I am no highway wuss. I have been driving for 50 years, escaped injury in two crashes and paid my share of speeding fines. I have never seen super-speeding and dangerous maneuvering as I have over the last two years on the JFX, and particularly the last few months.

It’s not merely unsafe. The speeding creates a dark sense of lawlessness, with arrogant drivers taking huge risks with their lives and those of others. A recent study for the city concluded that the crash rate on the ill-designed JFX is more than twice that of comparable highways, a fact that seems not to have fazed — and might even excite — the speeders who regularly use it.

I suspect that JFX drivers have a speeding hangover from the pandemic, when there were fewer cars and trucks on the road and speed increased. While Americans drove some 430 billion fewer miles in 2020 due to the pandemic, motor vehicle deaths increased. According to the National Highway Traffic Safety Administration’s most recent estimate, published in June, nearly 39,000 people died in motor vehicle traffic crashes last year. That’s the largest number of fatalities since 2007.

The NHTSA says the leading causes were impaired driving and speeding.

Motorists will activate warp drive when they think they won’t get caught.

That appears to be what’s happened on the JFX. I have seen cars doing up to 100 mph out there, my calculations based on how quickly they disappear from sight while I’m doing 60 or so. (The top speed limit on much of the JFX is 50 or 55.)

Recently, while I was driving southbound, approaching the 28th Street off-ramp, a guy in a compact car rocketed past me on the gritty right shoulder and cut in front, across the ramp and across two lanes to the left before racing out of sight in seconds.

This is not just a city phenomenon, either.
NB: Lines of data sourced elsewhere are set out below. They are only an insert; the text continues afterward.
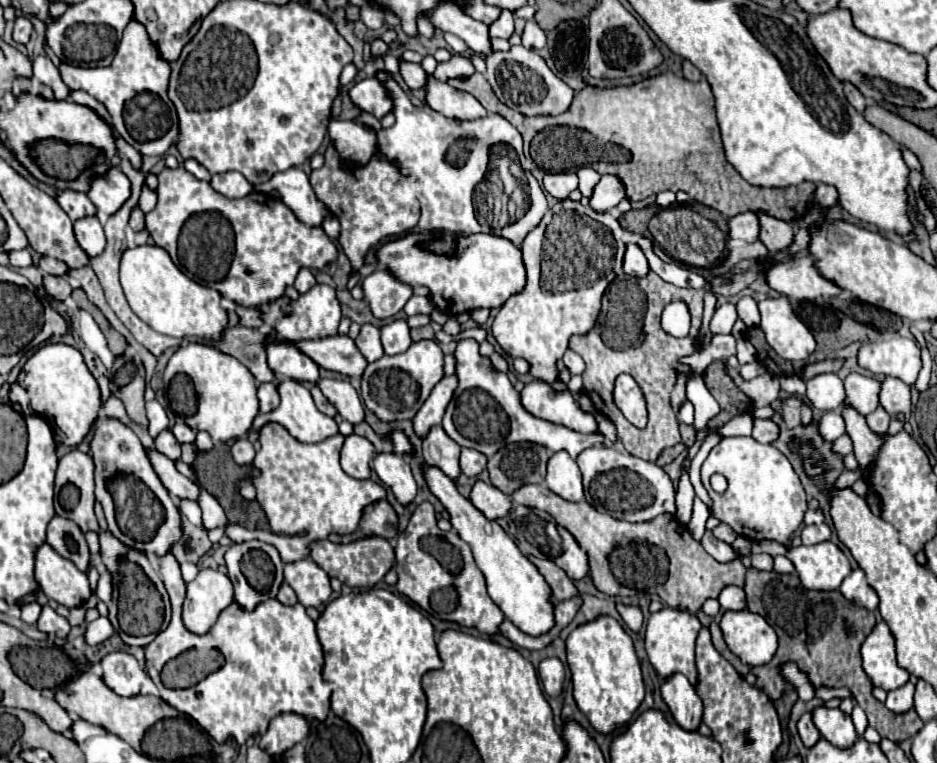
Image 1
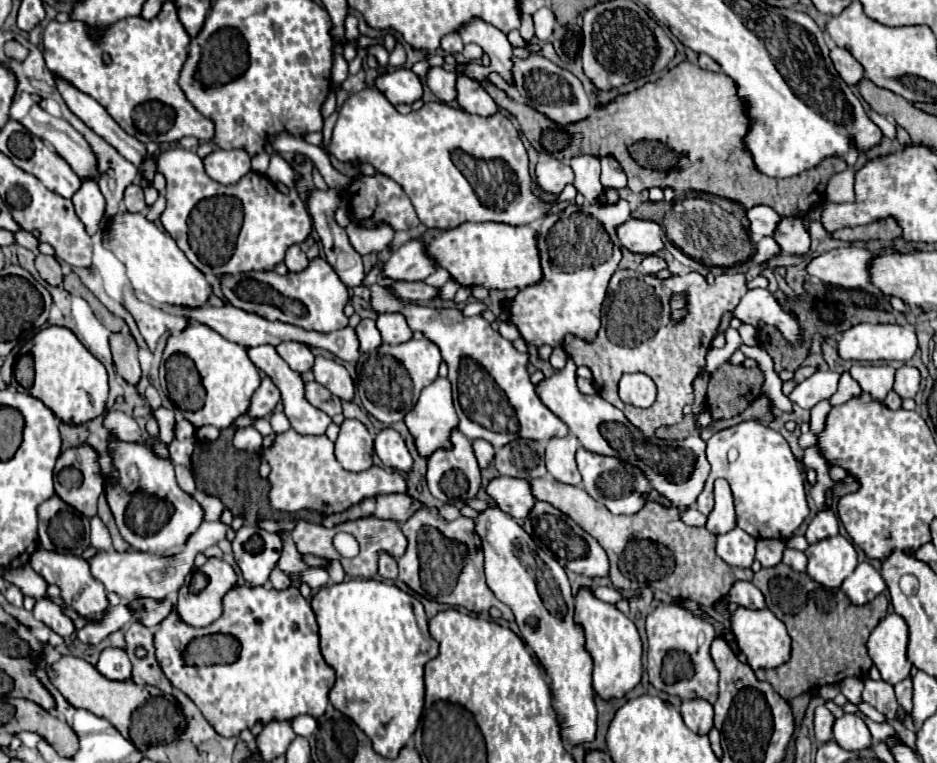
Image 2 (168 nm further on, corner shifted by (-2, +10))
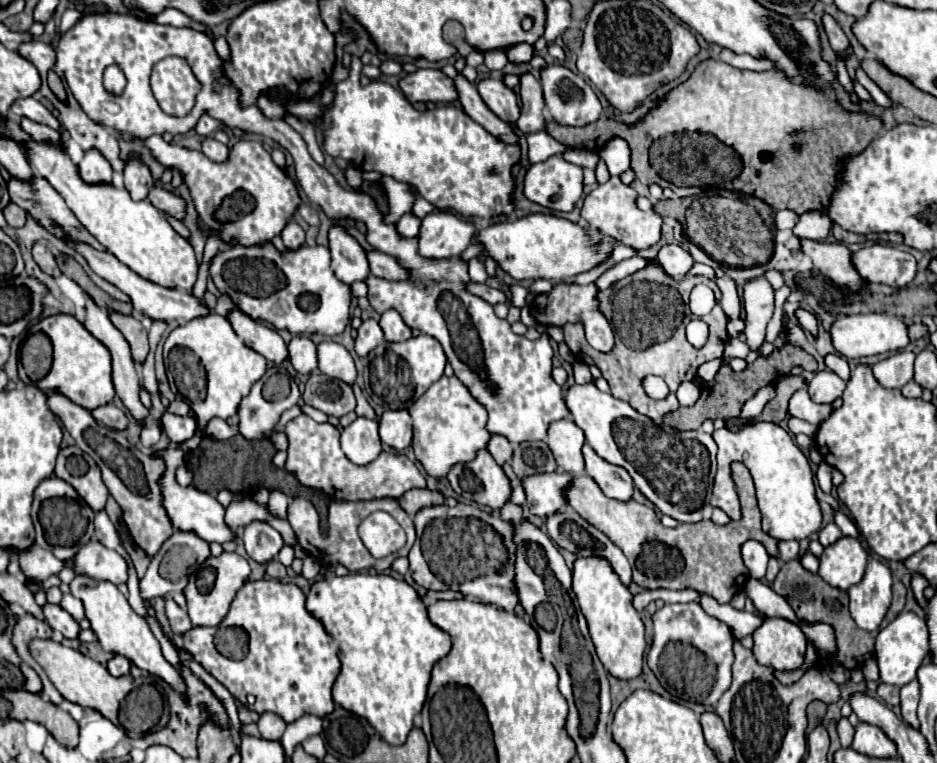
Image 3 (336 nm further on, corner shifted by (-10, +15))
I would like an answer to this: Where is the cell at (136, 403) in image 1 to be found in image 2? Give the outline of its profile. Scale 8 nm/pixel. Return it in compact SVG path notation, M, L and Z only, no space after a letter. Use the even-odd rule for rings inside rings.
M112 333L110 349L114 355L114 363L118 373L132 385L140 381L140 363L138 363L138 345L130 333Z

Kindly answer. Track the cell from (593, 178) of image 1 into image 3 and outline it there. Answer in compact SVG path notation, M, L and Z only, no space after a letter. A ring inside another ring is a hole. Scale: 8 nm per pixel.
M566 150L564 158L568 162L572 162L572 164L578 164L578 166L590 168L590 170L594 170L598 160L600 160L600 156L596 152L592 152L592 150Z

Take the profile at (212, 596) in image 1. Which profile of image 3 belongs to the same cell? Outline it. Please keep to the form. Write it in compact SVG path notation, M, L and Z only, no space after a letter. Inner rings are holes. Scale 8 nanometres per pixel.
M222 552L218 558L210 556L210 558L206 560L206 564L216 570L214 588L212 588L208 594L200 594L200 592L196 590L195 575L190 575L188 585L184 588L184 596L186 600L188 600L188 616L190 616L190 620L192 620L194 626L218 626L218 624L222 622L222 618L226 616L226 612L228 612L228 608L230 608L230 602L234 600L238 588L240 588L240 586L248 580L248 576L250 576L250 566L248 566L248 562L246 562L242 556L238 556L236 552Z

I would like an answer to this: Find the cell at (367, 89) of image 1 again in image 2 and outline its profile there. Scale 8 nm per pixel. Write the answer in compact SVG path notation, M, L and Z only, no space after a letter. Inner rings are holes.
M396 69L380 75L376 79L376 89L382 91L392 105L412 105L414 101L422 99L422 81L410 69Z

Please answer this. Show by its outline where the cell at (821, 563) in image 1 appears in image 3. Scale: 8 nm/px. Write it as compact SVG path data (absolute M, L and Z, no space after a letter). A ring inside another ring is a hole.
M842 536L828 548L824 548L820 556L818 574L832 586L840 590L848 590L858 584L866 570L868 554L864 546L850 536Z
The speed on the Baltimore County portions of the JFX, between the city line and Hunt Valley, is shocking. On Monday, I saw a car — I think a Mustang — zip through traffic near Timonium in a spurt of speed that easily hit 90.

And I can’t recall the last time I saw a law enforcement presence out there. (The JFX from the city line north and the 695 Beltway are primarily the responsibility of state police.)

So why not more cameras?

Just put them out there, on the overpasses or sidings, and set the bar for a fine at, say, a generous 15 mph above the speed limit.
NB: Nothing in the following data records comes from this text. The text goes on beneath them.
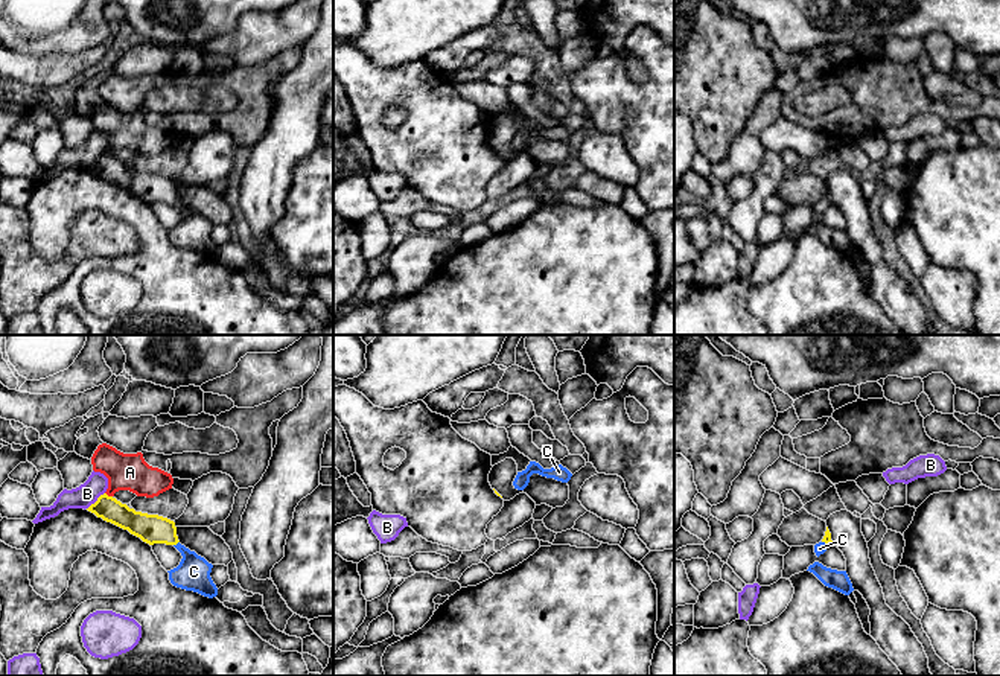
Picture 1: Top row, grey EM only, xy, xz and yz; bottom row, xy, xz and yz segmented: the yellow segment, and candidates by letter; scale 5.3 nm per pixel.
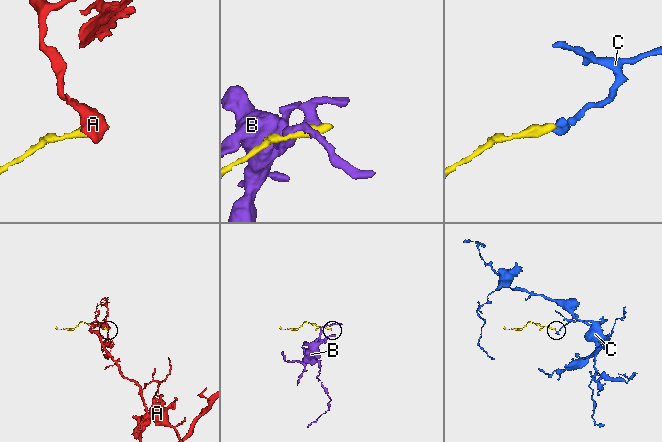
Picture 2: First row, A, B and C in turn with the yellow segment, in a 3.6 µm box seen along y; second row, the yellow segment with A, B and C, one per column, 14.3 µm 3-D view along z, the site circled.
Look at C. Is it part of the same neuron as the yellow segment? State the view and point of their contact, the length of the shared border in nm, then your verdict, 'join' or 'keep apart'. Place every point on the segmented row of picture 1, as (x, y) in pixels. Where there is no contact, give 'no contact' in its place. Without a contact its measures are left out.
xy (175, 544) | 40 nm | join

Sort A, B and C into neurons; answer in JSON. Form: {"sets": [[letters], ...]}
{"sets": [["A"], ["B"], ["C"]]}

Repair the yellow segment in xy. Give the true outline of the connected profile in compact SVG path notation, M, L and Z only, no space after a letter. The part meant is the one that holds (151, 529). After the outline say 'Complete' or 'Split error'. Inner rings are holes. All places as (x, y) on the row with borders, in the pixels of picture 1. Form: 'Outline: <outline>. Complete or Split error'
Outline: M107 493L100 495L87 510L107 522L128 530L149 545L174 545L183 559L177 568L167 571L170 583L209 598L218 595L218 588L210 577L213 565L180 544L174 521L158 515L135 512Z. Split error

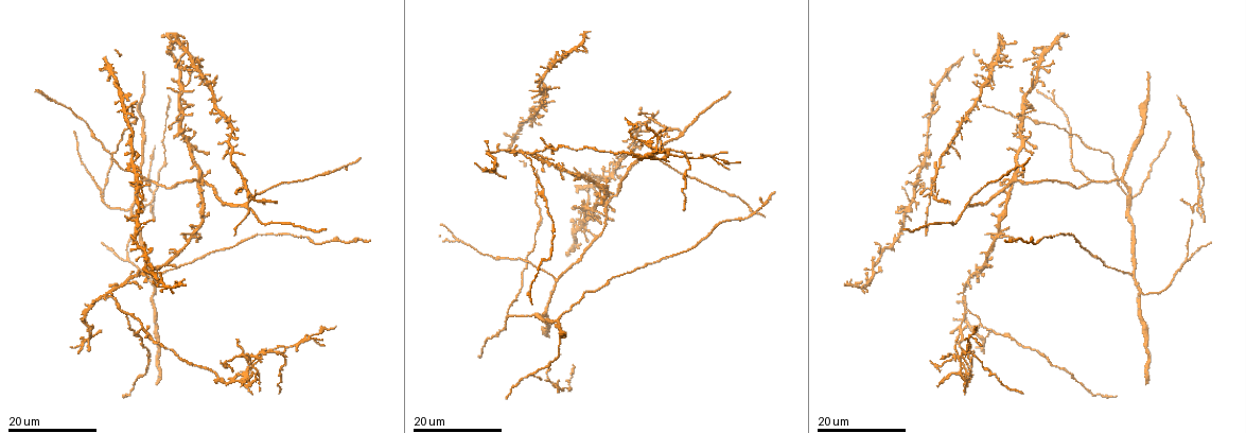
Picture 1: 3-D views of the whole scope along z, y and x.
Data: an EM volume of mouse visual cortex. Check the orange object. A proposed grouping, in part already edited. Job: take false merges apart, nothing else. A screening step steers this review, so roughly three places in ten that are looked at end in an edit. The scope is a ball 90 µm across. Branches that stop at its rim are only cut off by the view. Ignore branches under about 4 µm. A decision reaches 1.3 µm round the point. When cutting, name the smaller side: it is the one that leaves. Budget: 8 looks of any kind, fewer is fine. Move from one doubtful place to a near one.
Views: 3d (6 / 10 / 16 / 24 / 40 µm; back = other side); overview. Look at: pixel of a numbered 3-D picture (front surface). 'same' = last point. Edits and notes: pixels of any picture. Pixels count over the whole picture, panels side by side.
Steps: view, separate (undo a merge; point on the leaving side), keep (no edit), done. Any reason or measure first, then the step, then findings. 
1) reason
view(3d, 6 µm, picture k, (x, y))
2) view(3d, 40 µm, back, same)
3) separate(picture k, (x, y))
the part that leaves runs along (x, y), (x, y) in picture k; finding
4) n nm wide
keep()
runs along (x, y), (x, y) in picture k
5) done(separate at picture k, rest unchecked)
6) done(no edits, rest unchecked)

three-way junction
view(3d, 16 µm, picture 1, (508, 319))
The city experiment on I-83 is scheduled to start Jan. 1. At least 90 days before that, the city will be warning everyone about the JFX cameras, according to Kathy Dominick of the Department of Transportation.
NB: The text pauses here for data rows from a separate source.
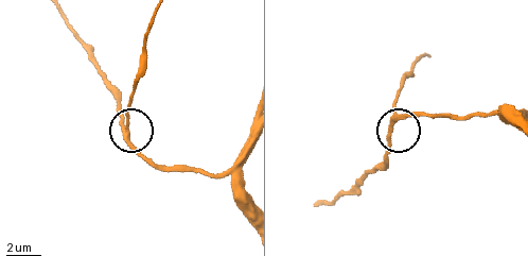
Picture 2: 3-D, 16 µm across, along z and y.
view(3d, 10 µm, picture 2, (127, 133))

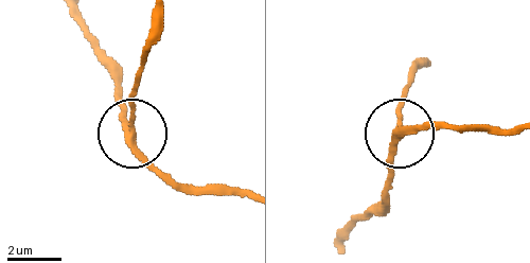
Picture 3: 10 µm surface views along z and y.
210 nm wide
keep()
runs along (514, 127), (459, 132), (425, 124), (400, 132), (390, 205) in picture 3; continuous, no second neuron

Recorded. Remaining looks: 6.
four-way junction
view(3d, 16 µm, picture 1, (182, 85))

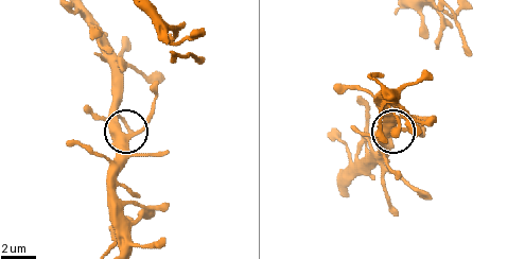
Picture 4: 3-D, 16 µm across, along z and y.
view(3d, 10 µm, picture 4, (127, 135))

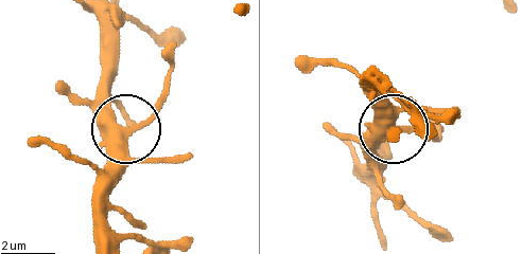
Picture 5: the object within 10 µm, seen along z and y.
380 nm wide
keep()
continuous, no second neuron

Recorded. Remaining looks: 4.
two arms at a narrow angle
view(3d, 24 µm, picture 1, (125, 285))

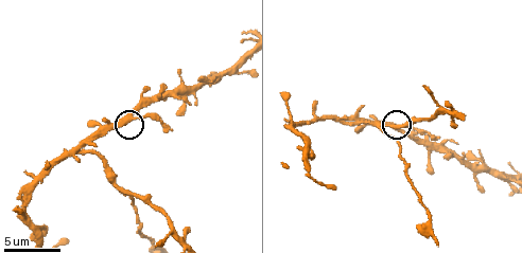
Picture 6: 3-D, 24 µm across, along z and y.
view(3d, 6 µm, picture 6, (130, 117))

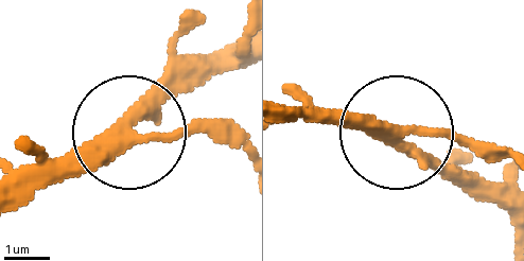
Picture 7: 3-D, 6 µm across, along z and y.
view(3d, 6 µm, back, picture 7, (400, 132))

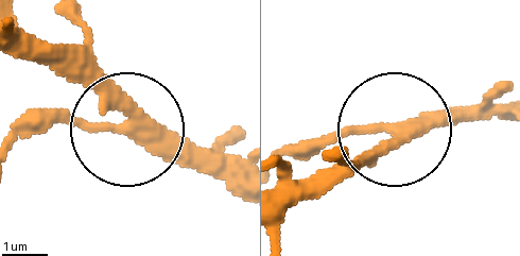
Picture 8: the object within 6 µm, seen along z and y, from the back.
4 arms
keep()
one neuron here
And the authorizing law, passed this year by the Maryland General Assembly, requires more softening of the blow.

It calls for speeders to be issued warnings, and not the usual $40 citations — isn’t that nice? — for infractions that occur during the first 90 days of operation. And the city will have to put up warning signs along the winding highway as well as a real-time display of drivers’ speeds.

It shows again how frustratingly deferential or weak some politicians can be when it comes to supporting unpopular things (face masks, vaccinations, speed cameras) that save lives.